Wegen der gestrigen Vorkommnisse hat die Polizeibehörde das Geschäft "Kapeda" aus sicherheitspolizeilichen Gründen wieder geschlossen. 
 
Einige Juden beugten sich der Gewalt schnell und hofften, dass diese schlimme Zeit schnell vorübergehen würde. Andere widersetzten sich und wollten ihr Recht.   
Aber nur wer Deutschland auf dem schnellsten Weg verließ, konnte die Zeit bis 1945 überleben. Doch das wusste man zu diesem Zeitpunkt noch nicht - auch nicht in Neumünster. 
 
 
In Neumünster gab es 1933 noch mehrere Geschäfte, die von Juden geführt wurden. 
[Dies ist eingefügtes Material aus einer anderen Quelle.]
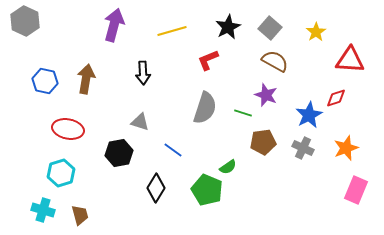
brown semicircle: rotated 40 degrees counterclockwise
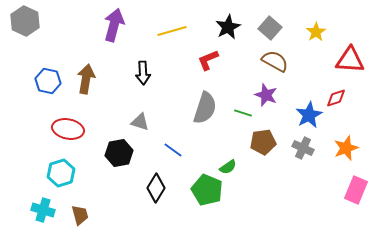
blue hexagon: moved 3 px right
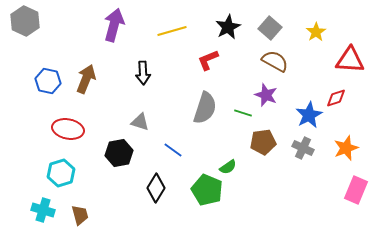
brown arrow: rotated 12 degrees clockwise
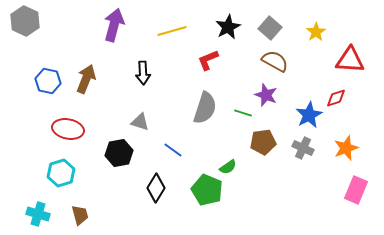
cyan cross: moved 5 px left, 4 px down
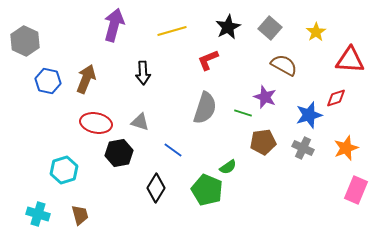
gray hexagon: moved 20 px down
brown semicircle: moved 9 px right, 4 px down
purple star: moved 1 px left, 2 px down
blue star: rotated 12 degrees clockwise
red ellipse: moved 28 px right, 6 px up
cyan hexagon: moved 3 px right, 3 px up
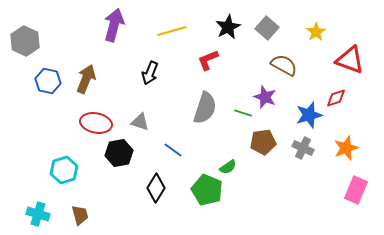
gray square: moved 3 px left
red triangle: rotated 16 degrees clockwise
black arrow: moved 7 px right; rotated 25 degrees clockwise
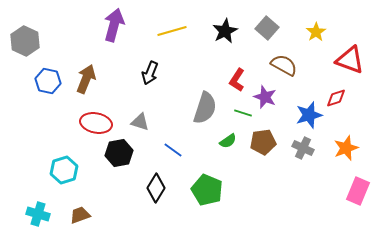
black star: moved 3 px left, 4 px down
red L-shape: moved 29 px right, 20 px down; rotated 35 degrees counterclockwise
green semicircle: moved 26 px up
pink rectangle: moved 2 px right, 1 px down
brown trapezoid: rotated 95 degrees counterclockwise
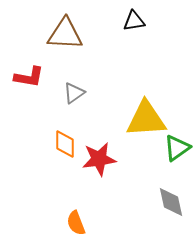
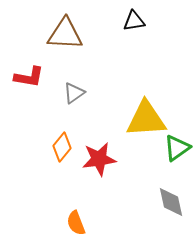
orange diamond: moved 3 px left, 3 px down; rotated 40 degrees clockwise
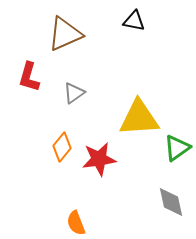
black triangle: rotated 20 degrees clockwise
brown triangle: rotated 27 degrees counterclockwise
red L-shape: rotated 96 degrees clockwise
yellow triangle: moved 7 px left, 1 px up
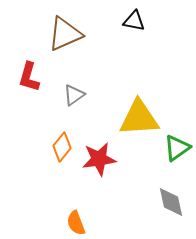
gray triangle: moved 2 px down
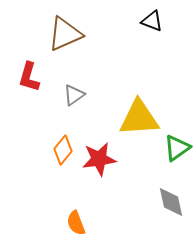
black triangle: moved 18 px right; rotated 10 degrees clockwise
orange diamond: moved 1 px right, 3 px down
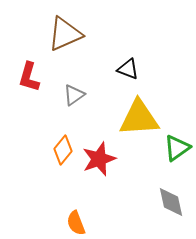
black triangle: moved 24 px left, 48 px down
red star: rotated 12 degrees counterclockwise
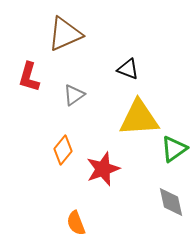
green triangle: moved 3 px left, 1 px down
red star: moved 4 px right, 10 px down
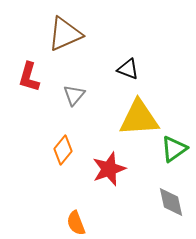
gray triangle: rotated 15 degrees counterclockwise
red star: moved 6 px right
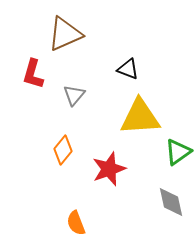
red L-shape: moved 4 px right, 3 px up
yellow triangle: moved 1 px right, 1 px up
green triangle: moved 4 px right, 3 px down
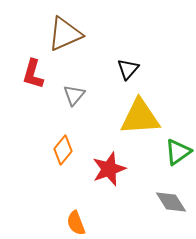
black triangle: rotated 50 degrees clockwise
gray diamond: rotated 20 degrees counterclockwise
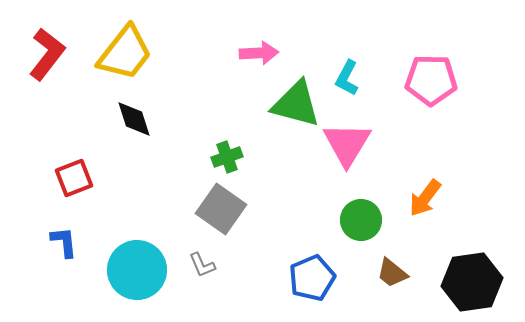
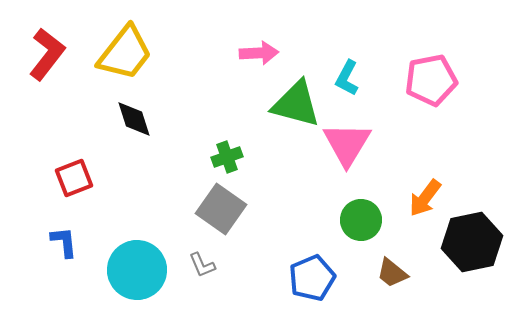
pink pentagon: rotated 12 degrees counterclockwise
black hexagon: moved 40 px up; rotated 4 degrees counterclockwise
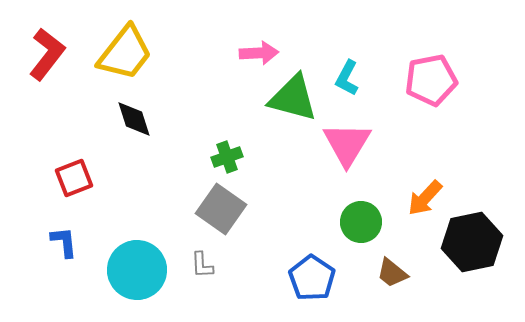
green triangle: moved 3 px left, 6 px up
orange arrow: rotated 6 degrees clockwise
green circle: moved 2 px down
gray L-shape: rotated 20 degrees clockwise
blue pentagon: rotated 15 degrees counterclockwise
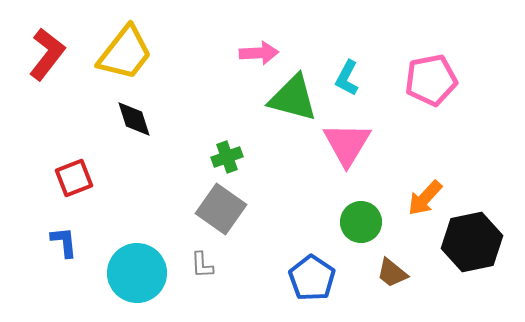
cyan circle: moved 3 px down
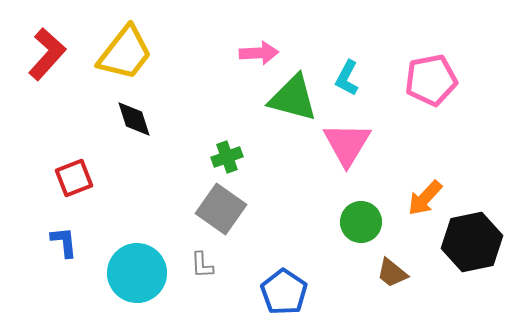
red L-shape: rotated 4 degrees clockwise
blue pentagon: moved 28 px left, 14 px down
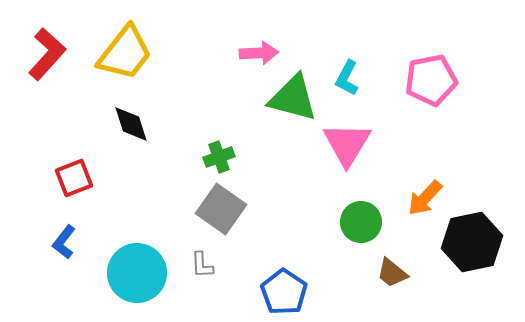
black diamond: moved 3 px left, 5 px down
green cross: moved 8 px left
blue L-shape: rotated 136 degrees counterclockwise
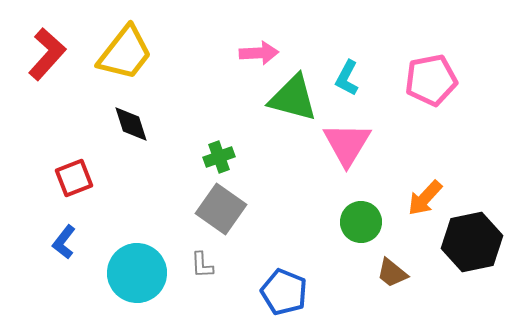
blue pentagon: rotated 12 degrees counterclockwise
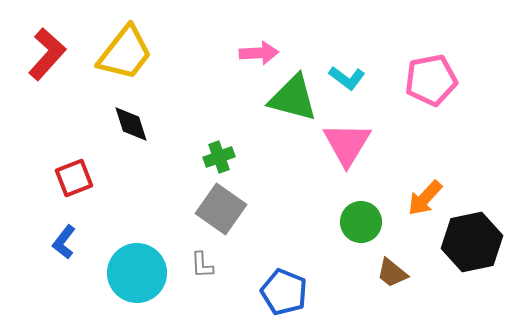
cyan L-shape: rotated 81 degrees counterclockwise
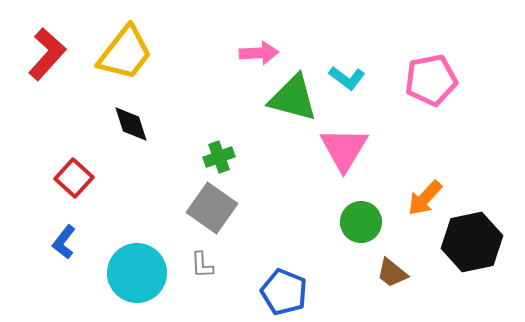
pink triangle: moved 3 px left, 5 px down
red square: rotated 27 degrees counterclockwise
gray square: moved 9 px left, 1 px up
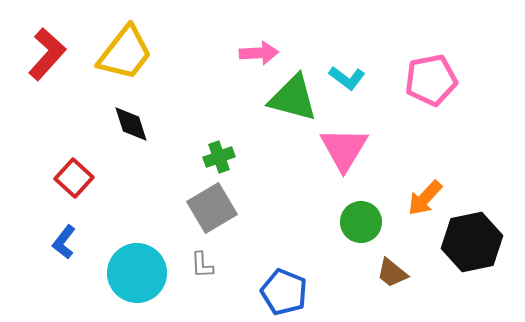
gray square: rotated 24 degrees clockwise
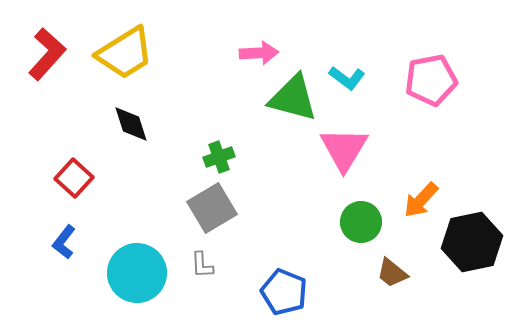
yellow trapezoid: rotated 20 degrees clockwise
orange arrow: moved 4 px left, 2 px down
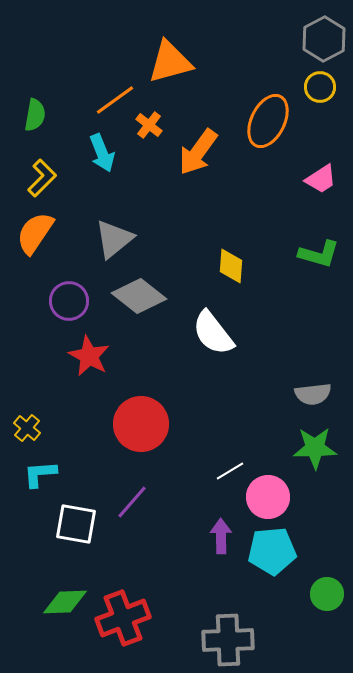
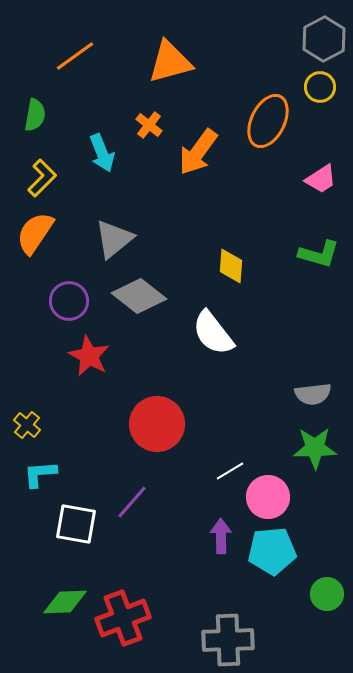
orange line: moved 40 px left, 44 px up
red circle: moved 16 px right
yellow cross: moved 3 px up
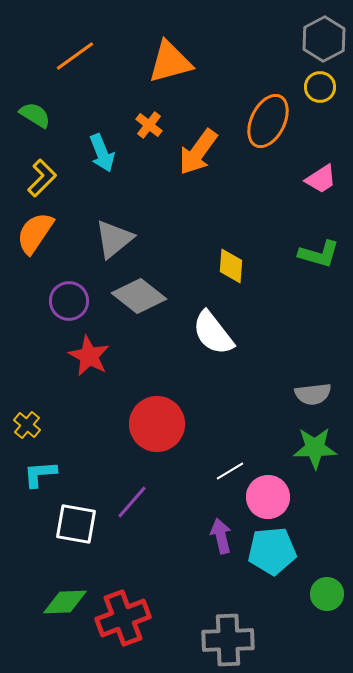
green semicircle: rotated 68 degrees counterclockwise
purple arrow: rotated 12 degrees counterclockwise
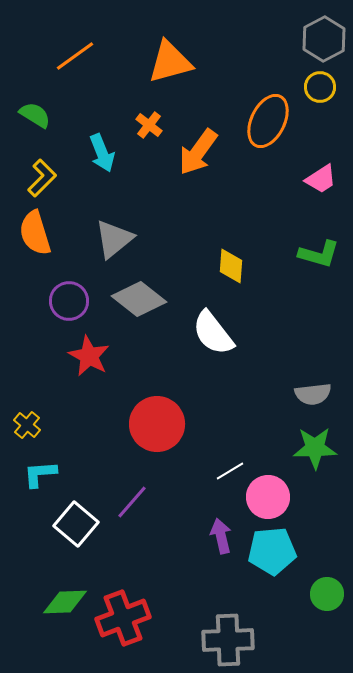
orange semicircle: rotated 51 degrees counterclockwise
gray diamond: moved 3 px down
white square: rotated 30 degrees clockwise
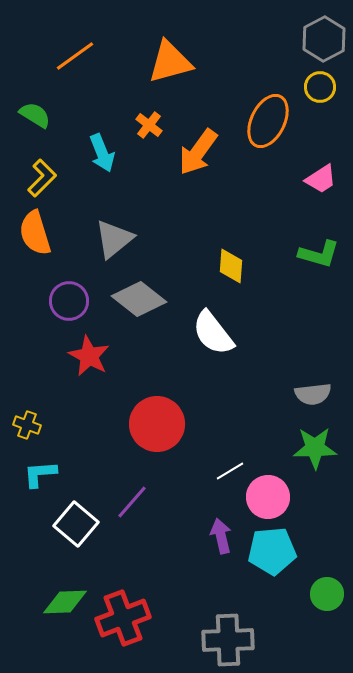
yellow cross: rotated 20 degrees counterclockwise
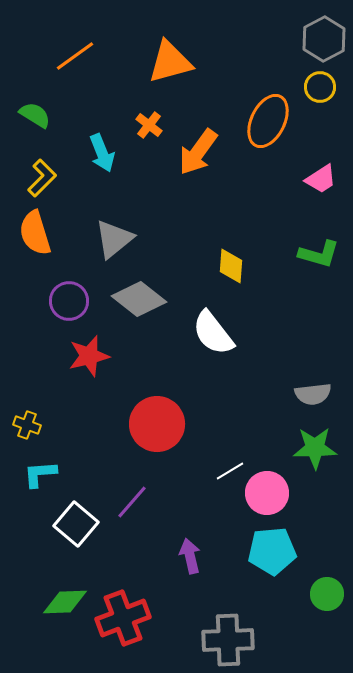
red star: rotated 30 degrees clockwise
pink circle: moved 1 px left, 4 px up
purple arrow: moved 31 px left, 20 px down
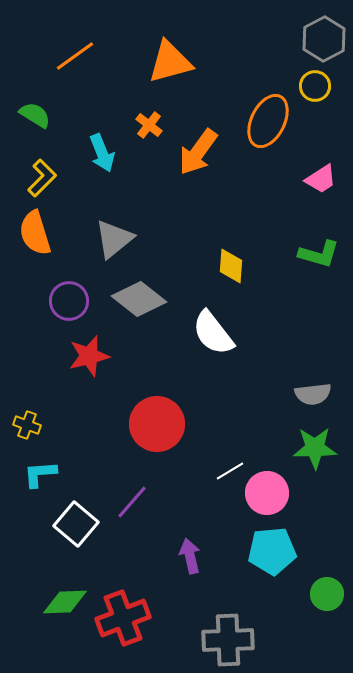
yellow circle: moved 5 px left, 1 px up
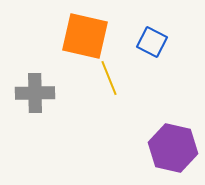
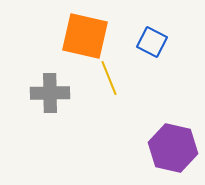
gray cross: moved 15 px right
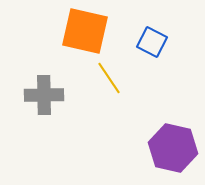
orange square: moved 5 px up
yellow line: rotated 12 degrees counterclockwise
gray cross: moved 6 px left, 2 px down
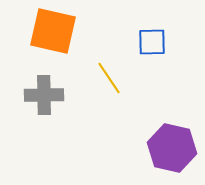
orange square: moved 32 px left
blue square: rotated 28 degrees counterclockwise
purple hexagon: moved 1 px left
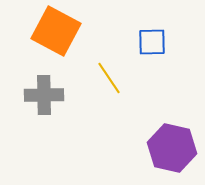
orange square: moved 3 px right; rotated 15 degrees clockwise
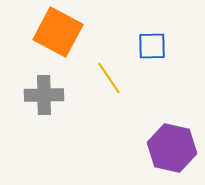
orange square: moved 2 px right, 1 px down
blue square: moved 4 px down
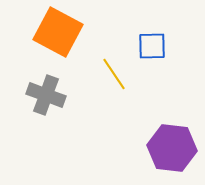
yellow line: moved 5 px right, 4 px up
gray cross: moved 2 px right; rotated 21 degrees clockwise
purple hexagon: rotated 6 degrees counterclockwise
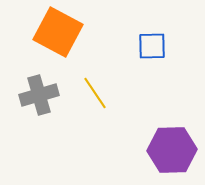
yellow line: moved 19 px left, 19 px down
gray cross: moved 7 px left; rotated 36 degrees counterclockwise
purple hexagon: moved 2 px down; rotated 9 degrees counterclockwise
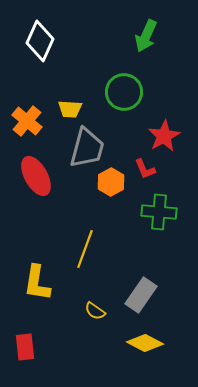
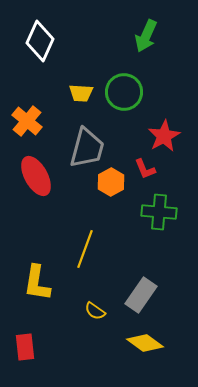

Die meisten Geschäft gaben dem folgenden ständigen Druck schnell nach und verkauften an Deutsche. Lediglich das Einzelhandelshaus "Kadepa" widersetzte sich relativ lange (siehe "Raum 4 -  Zeitungsarchiv"). Dabei wurden immer wieder Fenster eingeschlagen und kostbare Dinge zerstört.
 
Die Lage wurde auch in Neumünster von den Juden falsch eingeschätzt:  
Am 23. Juli 1933 predigte Oberrabiner Dr. Joseph Carlebach in einer Privatwohnung in Neumünster und drückte seine Hoffnung aus, dass die "Gespenster der Nacht" sich "beschämt in ihre Schlupfwinkel zurückziehen würden." Er hatte sich getäuscht. Zusammen mit seiner Frau und seinen drei jüngsten Töchtern wurde er im März 1942 im Lager von Riga erschossen. Eine Tochter überlebte: Miriam Gillis-Carlebach, die zweite Herausgeberin des Buches "Menora und Hakenkreuz" aus dem Wachholtz Verlag. Heute lebt sie in Israel.